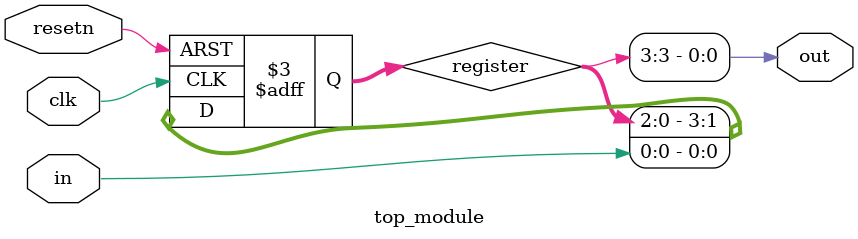
<source format=sv>
module top_module (
	input clk,
	input resetn,
	input in,
	output out
);

reg [3:0] register;

always @(posedge clk or negedge resetn) begin
	if (~resetn)
		register <= 4'b0;
	else
		register <= {register[2:0], in};
end

assign out = register[3];

endmodule

</source>
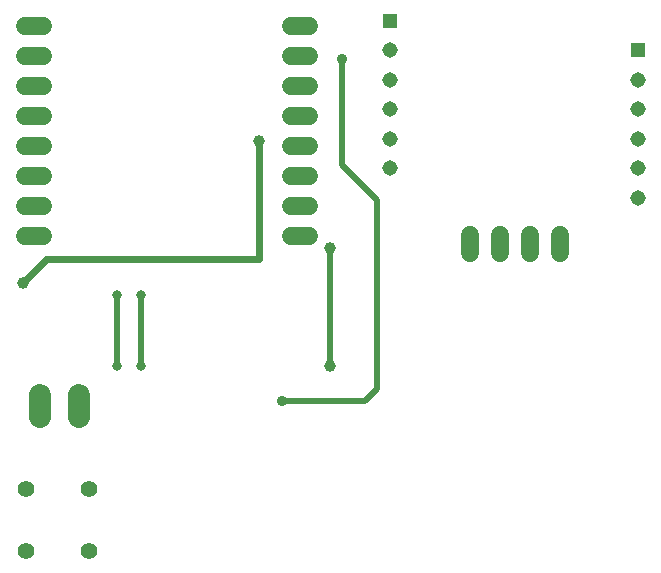
<source format=gbr>
G04 EAGLE Gerber RS-274X export*
G75*
%MOMM*%
%FSLAX34Y34*%
%LPD*%
%INBottom Copper*%
%IPPOS*%
%AMOC8*
5,1,8,0,0,1.08239X$1,22.5*%
G01*
%ADD10C,1.879600*%
%ADD11C,1.524000*%
%ADD12C,1.308000*%
%ADD13R,1.308000X1.308000*%
%ADD14C,1.408000*%
%ADD15C,0.906400*%
%ADD16C,0.508000*%
%ADD17C,0.806400*%
%ADD18C,1.006400*%
%ADD19C,0.609600*%


D10*
X427900Y116400D02*
X427900Y135196D01*
D11*
X758700Y254980D02*
X758700Y270220D01*
X784100Y270220D02*
X784100Y254980D01*
X809500Y254980D02*
X809500Y270220D01*
X834900Y270220D02*
X834900Y254980D01*
X622020Y447700D02*
X606780Y447700D01*
X606780Y422300D02*
X622020Y422300D01*
X622020Y396900D02*
X606780Y396900D01*
X606780Y371500D02*
X622020Y371500D01*
X622020Y346100D02*
X606780Y346100D01*
X606780Y320700D02*
X622020Y320700D01*
X622020Y295300D02*
X606780Y295300D01*
X606780Y269900D02*
X622020Y269900D01*
X397020Y269800D02*
X381780Y269800D01*
X381780Y295200D02*
X397020Y295200D01*
X397020Y320600D02*
X381780Y320600D01*
X381780Y346000D02*
X397020Y346000D01*
X397020Y371400D02*
X381780Y371400D01*
X381780Y396800D02*
X397020Y396800D01*
X397020Y422200D02*
X381780Y422200D01*
X381780Y447600D02*
X397020Y447600D01*
D12*
X901000Y302000D03*
X901000Y327000D03*
X901000Y352000D03*
X901000Y377000D03*
X901000Y402000D03*
X691000Y327000D03*
X691000Y352000D03*
X691000Y377000D03*
X691000Y402000D03*
X691000Y427000D03*
D13*
X691000Y452000D03*
X901000Y427000D03*
D10*
X394700Y135196D02*
X394700Y116400D01*
D14*
X383160Y3160D03*
X435790Y3040D03*
X383120Y55740D03*
X435750Y55620D03*
D15*
X600000Y130000D03*
D16*
X670000Y130000D01*
X680000Y140000D01*
X680000Y300000D01*
X650000Y330000D01*
X650000Y420000D01*
D15*
X650000Y420000D03*
D17*
X460000Y160000D03*
D16*
X460000Y220000D01*
D17*
X460000Y220000D03*
D18*
X380000Y230000D03*
D19*
X400000Y250000D01*
X580000Y250000D01*
X580000Y350000D01*
D18*
X580000Y350000D03*
D17*
X480000Y160000D03*
D16*
X480000Y220000D01*
D17*
X480000Y220000D03*
D18*
X640000Y260000D03*
D16*
X640000Y160000D01*
D18*
X640000Y160000D03*
M02*

</source>
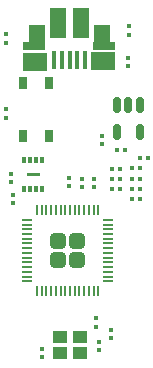
<source format=gbr>
%TF.GenerationSoftware,KiCad,Pcbnew,7.0.6*%
%TF.CreationDate,2023-08-11T11:38:20+07:00*%
%TF.ProjectId,Pico2040-Modular-Rev2,5069636f-3230-4343-902d-4d6f64756c61,rev?*%
%TF.SameCoordinates,Original*%
%TF.FileFunction,Paste,Top*%
%TF.FilePolarity,Positive*%
%FSLAX46Y46*%
G04 Gerber Fmt 4.6, Leading zero omitted, Abs format (unit mm)*
G04 Created by KiCad (PCBNEW 7.0.6) date 2023-08-11 11:38:20*
%MOMM*%
%LPD*%
G01*
G04 APERTURE LIST*
G04 Aperture macros list*
%AMRoundRect*
0 Rectangle with rounded corners*
0 $1 Rounding radius*
0 $2 $3 $4 $5 $6 $7 $8 $9 X,Y pos of 4 corners*
0 Add a 4 corners polygon primitive as box body*
4,1,4,$2,$3,$4,$5,$6,$7,$8,$9,$2,$3,0*
0 Add four circle primitives for the rounded corners*
1,1,$1+$1,$2,$3*
1,1,$1+$1,$4,$5*
1,1,$1+$1,$6,$7*
1,1,$1+$1,$8,$9*
0 Add four rect primitives between the rounded corners*
20,1,$1+$1,$2,$3,$4,$5,0*
20,1,$1+$1,$4,$5,$6,$7,0*
20,1,$1+$1,$6,$7,$8,$9,0*
20,1,$1+$1,$8,$9,$2,$3,0*%
G04 Aperture macros list end*
%ADD10C,0.010000*%
%ADD11RoundRect,0.079500X-0.079500X-0.100500X0.079500X-0.100500X0.079500X0.100500X-0.079500X0.100500X0*%
%ADD12R,0.400000X1.650000*%
%ADD13R,1.825000X0.700000*%
%ADD14R,2.000000X1.500000*%
%ADD15R,1.350000X2.000000*%
%ADD16R,1.430000X2.500000*%
%ADD17RoundRect,0.079500X-0.100500X0.079500X-0.100500X-0.079500X0.100500X-0.079500X0.100500X0.079500X0*%
%ADD18R,0.750000X1.000000*%
%ADD19RoundRect,0.150000X-0.150000X0.512500X-0.150000X-0.512500X0.150000X-0.512500X0.150000X0.512500X0*%
%ADD20RoundRect,0.249999X-0.395001X-0.395001X0.395001X-0.395001X0.395001X0.395001X-0.395001X0.395001X0*%
%ADD21RoundRect,0.050000X-0.387500X-0.050000X0.387500X-0.050000X0.387500X0.050000X-0.387500X0.050000X0*%
%ADD22RoundRect,0.050000X-0.050000X-0.387500X0.050000X-0.387500X0.050000X0.387500X-0.050000X0.387500X0*%
%ADD23RoundRect,0.079500X0.100500X-0.079500X0.100500X0.079500X-0.100500X0.079500X-0.100500X-0.079500X0*%
%ADD24R,1.150000X1.000000*%
%ADD25RoundRect,0.014000X0.161000X-0.231000X0.161000X0.231000X-0.161000X0.231000X-0.161000X-0.231000X0*%
G04 APERTURE END LIST*
%TO.C,U3*%
D10*
X87860000Y-54290000D02*
X86840000Y-54290000D01*
X86840000Y-54170000D01*
X87860000Y-54170000D01*
X87860000Y-54290000D01*
G36*
X87860000Y-54290000D02*
G01*
X86840000Y-54290000D01*
X86840000Y-54170000D01*
X87860000Y-54170000D01*
X87860000Y-54290000D01*
G37*
%TD*%
D11*
%TO.C,R3*%
X94415000Y-52150000D03*
X95105000Y-52150000D03*
%TD*%
D12*
%TO.C,J1*%
X91730000Y-44580000D03*
X91080000Y-44580000D03*
X90430000Y-44580000D03*
X89780000Y-44580000D03*
X89130000Y-44580000D03*
D13*
X93380000Y-43380000D03*
D14*
X93280000Y-44680000D03*
D15*
X93160000Y-42630000D03*
D16*
X91390000Y-41430000D03*
X89470000Y-41430000D03*
D15*
X87680000Y-42630000D03*
D14*
X87530000Y-44700000D03*
D13*
X87430000Y-43380000D03*
%TD*%
D17*
%TO.C,C3*%
X93950000Y-67450000D03*
X93950000Y-68140000D03*
%TD*%
D18*
%TO.C,S1*%
X88650000Y-51000000D03*
X88650000Y-46500000D03*
X86500000Y-51000000D03*
X86500000Y-46500000D03*
%TD*%
D19*
%TO.C,U2*%
X96350000Y-48375000D03*
X95400000Y-48375000D03*
X94450000Y-48375000D03*
X94450000Y-50650000D03*
X96350000Y-50650000D03*
%TD*%
D20*
%TO.C,U1*%
X89462500Y-59900000D03*
X89462500Y-61500000D03*
X91062500Y-59900000D03*
X91062500Y-61500000D03*
D21*
X86825000Y-58100000D03*
X86825000Y-58500000D03*
X86825000Y-58900000D03*
X86825000Y-59300000D03*
X86825000Y-59700000D03*
X86825000Y-60100000D03*
X86825000Y-60500000D03*
X86825000Y-60900000D03*
X86825000Y-61300000D03*
X86825000Y-61700000D03*
X86825000Y-62100000D03*
X86825000Y-62500000D03*
X86825000Y-62900000D03*
X86825000Y-63300000D03*
D22*
X87662500Y-64137500D03*
X88062500Y-64137500D03*
X88462500Y-64137500D03*
X88862500Y-64137500D03*
X89262500Y-64137500D03*
X89662500Y-64137500D03*
X90062500Y-64137500D03*
X90462500Y-64137500D03*
X90862500Y-64137500D03*
X91262500Y-64137500D03*
X91662500Y-64137500D03*
X92062500Y-64137500D03*
X92462500Y-64137500D03*
X92862500Y-64137500D03*
D21*
X93700000Y-63300000D03*
X93700000Y-62900000D03*
X93700000Y-62500000D03*
X93700000Y-62100000D03*
X93700000Y-61700000D03*
X93700000Y-61300000D03*
X93700000Y-60900000D03*
X93700000Y-60500000D03*
X93700000Y-60100000D03*
X93700000Y-59700000D03*
X93700000Y-59300000D03*
X93700000Y-58900000D03*
X93700000Y-58500000D03*
X93700000Y-58100000D03*
D22*
X92862500Y-57262500D03*
X92462500Y-57262500D03*
X92062500Y-57262500D03*
X91662500Y-57262500D03*
X91262500Y-57262500D03*
X90862500Y-57262500D03*
X90462500Y-57262500D03*
X90062500Y-57262500D03*
X89662500Y-57262500D03*
X89262500Y-57262500D03*
X88862500Y-57262500D03*
X88462500Y-57262500D03*
X88062500Y-57262500D03*
X87662500Y-57262500D03*
%TD*%
D23*
%TO.C,C1*%
X90400000Y-55265000D03*
X90400000Y-54575000D03*
%TD*%
D17*
%TO.C,R5*%
X85050000Y-48755000D03*
X85050000Y-49445000D03*
%TD*%
%TO.C,R1*%
X91475000Y-54605000D03*
X91475000Y-55295000D03*
%TD*%
D24*
%TO.C,Y1*%
X89600000Y-69400000D03*
X91350000Y-69400000D03*
X91350000Y-68000000D03*
X89600000Y-68000000D03*
%TD*%
D17*
%TO.C,C2*%
X92700000Y-66450000D03*
X92700000Y-67140000D03*
%TD*%
D11*
%TO.C,C10*%
X95685000Y-55450000D03*
X96375000Y-55450000D03*
%TD*%
%TO.C,C11*%
X95690000Y-56300000D03*
X96380000Y-56300000D03*
%TD*%
%TO.C,C9*%
X95685000Y-54600000D03*
X96375000Y-54600000D03*
%TD*%
D17*
%TO.C,R2*%
X92525000Y-54610000D03*
X92525000Y-55300000D03*
%TD*%
D11*
%TO.C,C6*%
X94035000Y-54600000D03*
X94725000Y-54600000D03*
%TD*%
D23*
%TO.C,C15*%
X88100000Y-69690000D03*
X88100000Y-69000000D03*
%TD*%
D11*
%TO.C,C5*%
X94035000Y-53775000D03*
X94725000Y-53775000D03*
%TD*%
%TO.C,C8*%
X95685000Y-53750000D03*
X96375000Y-53750000D03*
%TD*%
D17*
%TO.C,D2*%
X85025000Y-42397500D03*
X85025000Y-43087500D03*
%TD*%
D23*
%TO.C,C12*%
X95375000Y-45075000D03*
X95375000Y-44385000D03*
%TD*%
D17*
%TO.C,D1*%
X95475000Y-41722500D03*
X95475000Y-42412500D03*
%TD*%
D23*
%TO.C,R4*%
X93200000Y-51650000D03*
X93200000Y-50960000D03*
%TD*%
D17*
%TO.C,C14*%
X92950000Y-68405000D03*
X92950000Y-69095000D03*
%TD*%
D11*
%TO.C,C13*%
X96385000Y-52850000D03*
X97075000Y-52850000D03*
%TD*%
D17*
%TO.C,R6*%
X85450000Y-54205000D03*
X85450000Y-54895000D03*
%TD*%
D25*
%TO.C,U3*%
X86600000Y-55450000D03*
X87100000Y-55450000D03*
X87600000Y-55450000D03*
X88100000Y-55450000D03*
X88100000Y-53010000D03*
X87600000Y-53010000D03*
X87100000Y-53010000D03*
X86600000Y-53010000D03*
%TD*%
D11*
%TO.C,C7*%
X94035000Y-55450000D03*
X94725000Y-55450000D03*
%TD*%
D23*
%TO.C,C4*%
X85650000Y-56690000D03*
X85650000Y-56000000D03*
%TD*%
M02*

</source>
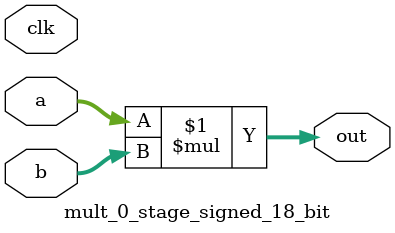
<source format=sv>
(* use_dsp = "yes" *) module mult_0_stage_signed_18_bit(
	input signed [17:0] a,
	input signed [17:0] b,
	output [17:0] out,
	input clk);

	assign out = a * b;
endmodule

</source>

▶ What the exercise asks
Copy, exactly and only, the lines above that begin with the one containing "X88062500Y-64137500D03*" and finish with the one containing "X92462500Y-57262500D03*".

▶ Answer section
X88062500Y-64137500D03*
X88462500Y-64137500D03*
X88862500Y-64137500D03*
X89262500Y-64137500D03*
X89662500Y-64137500D03*
X90062500Y-64137500D03*
X90462500Y-64137500D03*
X90862500Y-64137500D03*
X91262500Y-64137500D03*
X91662500Y-64137500D03*
X92062500Y-64137500D03*
X92462500Y-64137500D03*
X92862500Y-64137500D03*
D21*
X93700000Y-63300000D03*
X93700000Y-62900000D03*
X93700000Y-62500000D03*
X93700000Y-62100000D03*
X93700000Y-61700000D03*
X93700000Y-61300000D03*
X93700000Y-60900000D03*
X93700000Y-60500000D03*
X93700000Y-60100000D03*
X93700000Y-59700000D03*
X93700000Y-59300000D03*
X93700000Y-58900000D03*
X93700000Y-58500000D03*
X93700000Y-58100000D03*
D22*
X92862500Y-57262500D03*
X92462500Y-57262500D03*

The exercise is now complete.